• [TASK TO COMPLETE]
Copy out the entire listing below exactly, but without its pictures.

--- SUPPLIED DATA ---

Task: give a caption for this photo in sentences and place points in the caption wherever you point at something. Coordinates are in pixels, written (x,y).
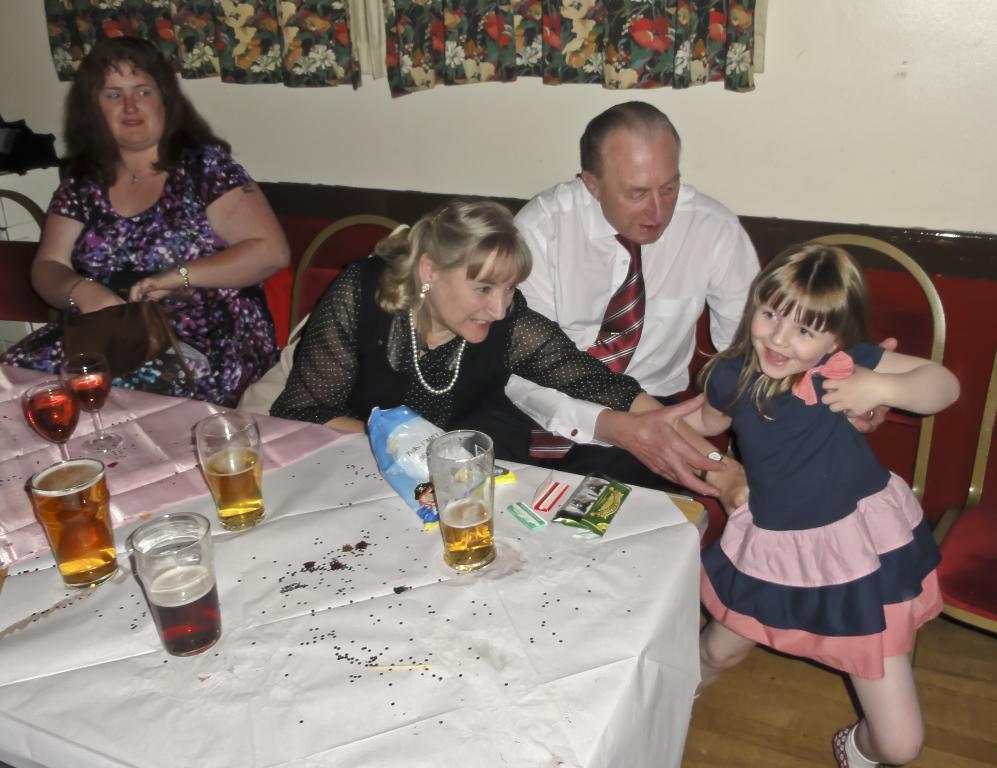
In this image there are group of persons (211,212) sitting on the chair (905,430). In the center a table (469,636) is covered with white colour cloth (322,670). On the table (138,579) there are glasses (466,506), packet (429,507), paper (554,489). In the background (479,29) there is a wall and curtain (514,47).
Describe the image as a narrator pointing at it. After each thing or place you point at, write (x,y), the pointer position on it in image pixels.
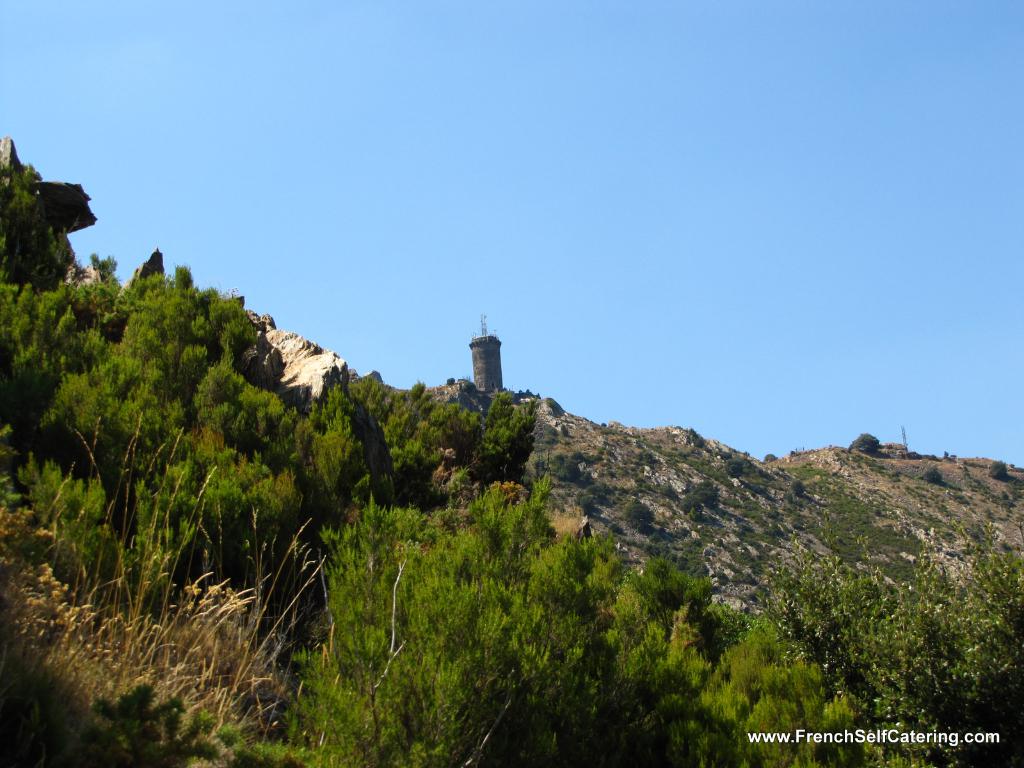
In this image we can see few trees (388,552), grass (222,598), mountain (697,526) and a pillar (486,369) on the mountain (546,441) and sky (506,288) in the background (501,200).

---

• [ANSWER FOR THE TASK]
Task: give a caption for this photo in sentences and place points in the caption wherever you point at something. Coordinates are in pixels, written (x,y).
In this image there are group of persons (211,212) sitting on the chair (905,430). In the center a table (469,636) is covered with white colour cloth (322,670). On the table (138,579) there are glasses (466,506), packet (429,507), paper (554,489). In the background (479,29) there is a wall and curtain (514,47).
Describe the image as a narrator pointing at it. After each thing or place you point at, write (x,y), the pointer position on it in image pixels.
In this image we can see few trees (388,552), grass (222,598), mountain (697,526) and a pillar (486,369) on the mountain (546,441) and sky (506,288) in the background (501,200).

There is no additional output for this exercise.